I don't know if anyone remembers this topic. I posted last year around this time because I was having problems with noise on my guitar in my home studio driving me crazy. I finally got it solved and wanted to post the results for everyone.

After stumping the power company 4 times they referred me to the regional director for EMF. I don't know why, they said there was an avg 3.0mG in the studio room, which was "emanating from the audio equipment" and was perfectly normal according to them.

The regional guy sent me a book (authored by third party) that discussed building wiring problems and what could cause problems. I got my hands on a gauss meter and went to town.

The first thing I noticed was that there was from 20 - 80 mG on the cold water pipe in our bathroom. Yikes! 100mG = 1 amp. There shouldn't be current on the water pipe unless there is a fault somewhere. Other buildings that I measured all had 0.2mG on the cold water pipes.

Other disturbances found included an average 1.0 - 4.0 over our bed (depending on whether tenants downstairs had thier lights on. Also measured a similar 40 - 80 mG along side our bed, realizing that there were power, water and gas lines intersecting at one corner and dispersing in right angles.

After delving into the book the first thing I checked was for a grounded neutral. and that's what it was. Turning the light on in the bathroom caused the field on the cold water pipe to go up over 110 mG indicating the neutral was taking the ground path to return to the transformer.

To isolate the problem I turned off the power at the mains and verified the bond from neutral to ground right at our units (breaker) subpanel. Sure enough it was exactly as the book described.

In those panels there is a screw that grounds the neutral bus bar. This screw is shipped installed which is the correct configuration for the mains drop. However, when the box is used as a subpanel such as a breaker box in an apartment that screw is a violation of NEC code and must be removed. Of course it causes a ground loop.

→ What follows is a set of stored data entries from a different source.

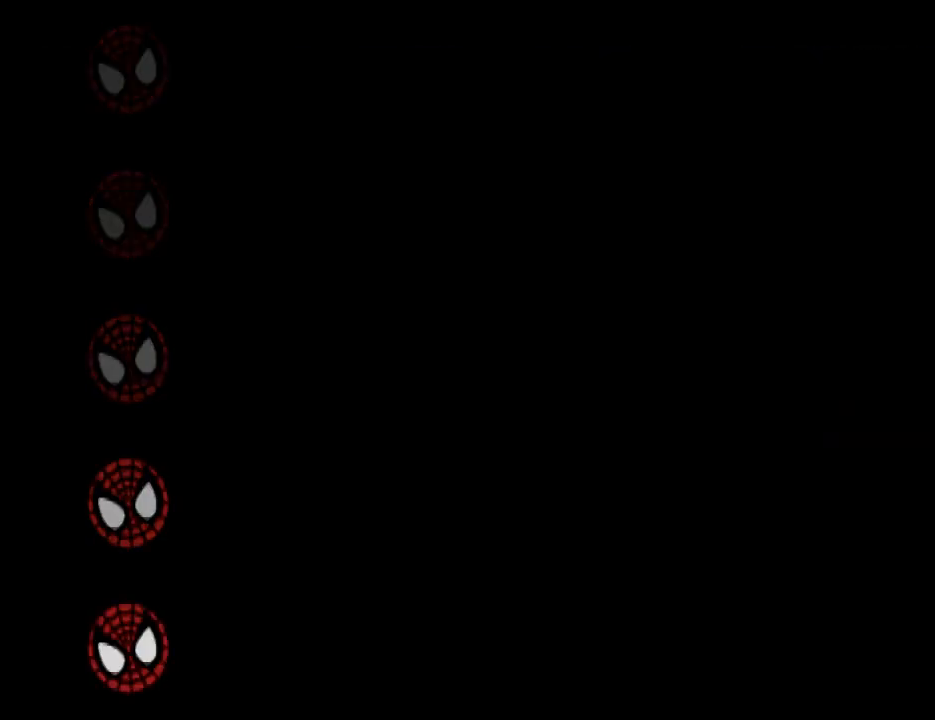
{"buttons": [], "events": [[33, "CROSS", "up"]]}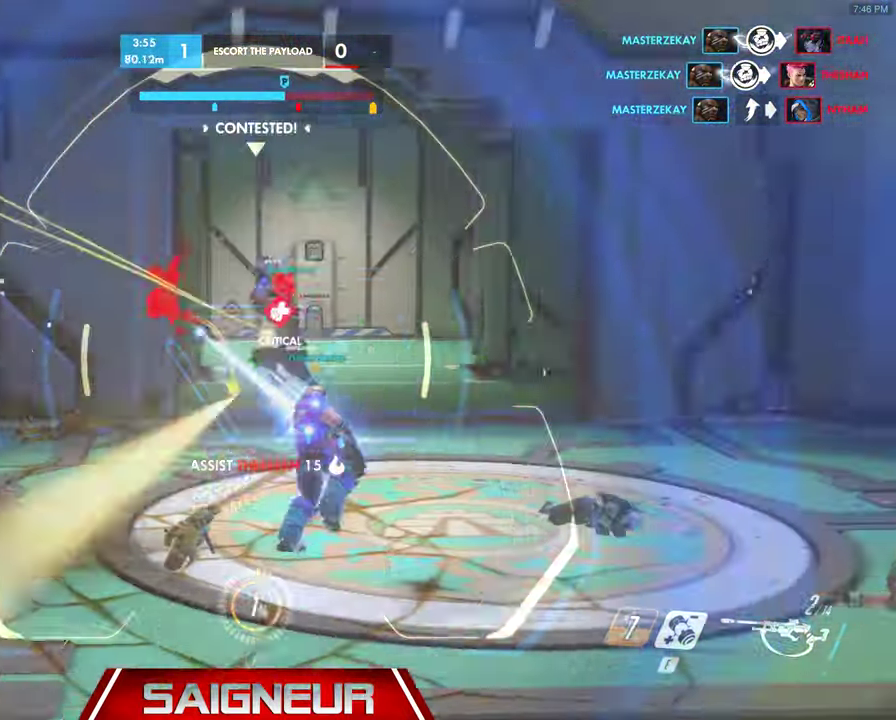
Gameplay with keyboard and mouse; each line is a JSON object with the keys and mouse buttons held at the frame after it. "events" lists presses ("down") and releases ("up") of "a", "ctrl", "d", "f", "q", "r", "s", "shift", "space", "tab", "w", "mouse_left", "mouse_wheel", "mouse_right", "mouse_mb4" and "mouse_mb5" between this image and that frame as [ms after this image, input, new state], when the widget could be followed in between. "mouse_left", "mouse_wheel", "mouse_right", "mouse_mb4", "mouse_mb5" = the "left", "wheel", "right", "mb4", "mb5" buttons of the "mouse" list. No other keys are recorded. "wheel" means that the mouse wheel is clicked or scrolled. Mouse movement is not recorded. Not read: e.
{"keys": ["a", "d", "w"], "mouse": [], "events": [[100, "mouse_left", "up"], [134, "mouse_right", "up"], [367, "w", "down"], [467, "a", "down"]]}
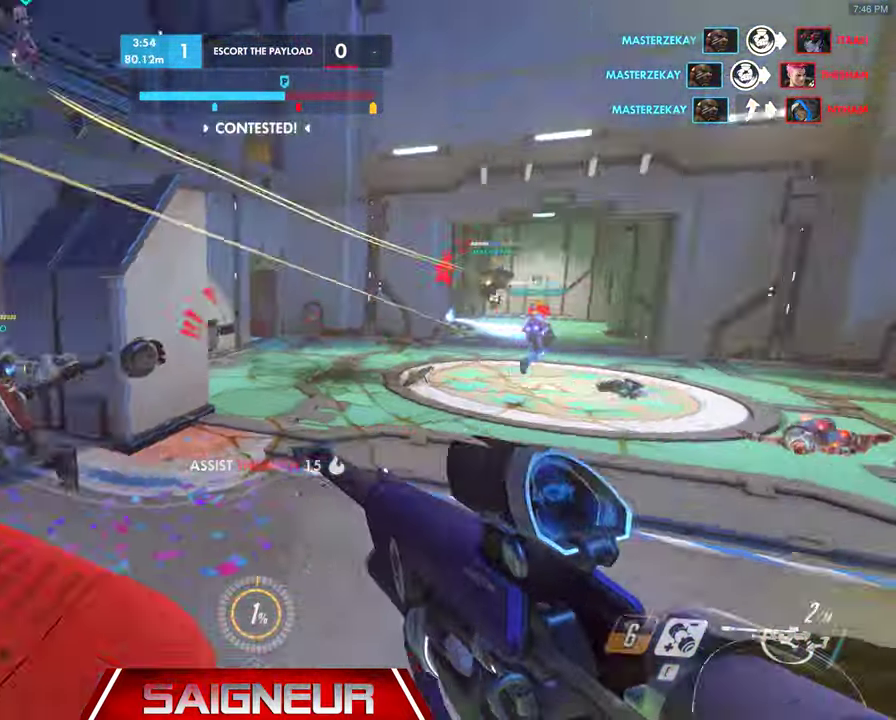
{"keys": ["a"], "mouse": [], "events": [[34, "d", "up"], [100, "a", "up"], [100, "d", "down"], [334, "w", "up"], [467, "a", "down"], [500, "d", "up"]]}
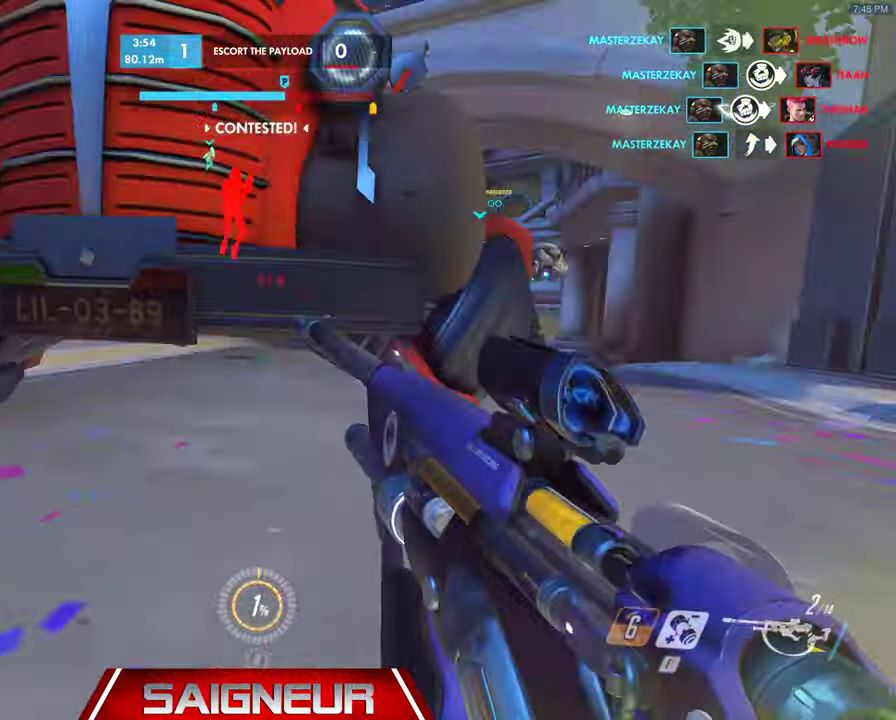
{"keys": ["a", "space", "w"], "mouse": [], "events": [[100, "w", "down"], [334, "space", "down"]]}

As soon as I removed it I verified the bond was broken with an ohm meter, then turned the power back on at the mains. Everything was as it should be. The current dropped on the water pipe (around 6 mG, still high), and the guitar had no more noise. I could crank that thing up using the highest gain I could find. even the single coils were clean! Fantastic! The reading over our bed was down to 0.5mG almost all the time. After a month of use the actual reading on our power bill was down by 25% or 100kW too!

After that we went around the building with an electrician and had him break the bond on all the units and things got progressively better overall on the water pipe. However, 2 units didn't see improvement indicating there are other problems there. One unit, the unit I used to live above when this started, had a reading of 2.5 mG everywhere in the apartment at 3 feet above the floor. Main level, concrete floor. The reading at the subpanel was 95 mG. That unit is the only one in the building that hasn't had it's outlets changed and there is likely some arcing going on.

Hope that helps out someone else that's had problems with noise on their guitar. Don't go messing with power if you don't know what you are doing though - it's deadly! Hire a qualified electrician or EMF consultant to take readings and make repairs.

It was a long haul, it was a year. I started out knowing nothing about residential wiring and now I feel a little wiser. I won't be shopping for a residence without a gauss meter anymore though!

Thanks to everyone who gave me advice in this matter. You all helped me solve this. .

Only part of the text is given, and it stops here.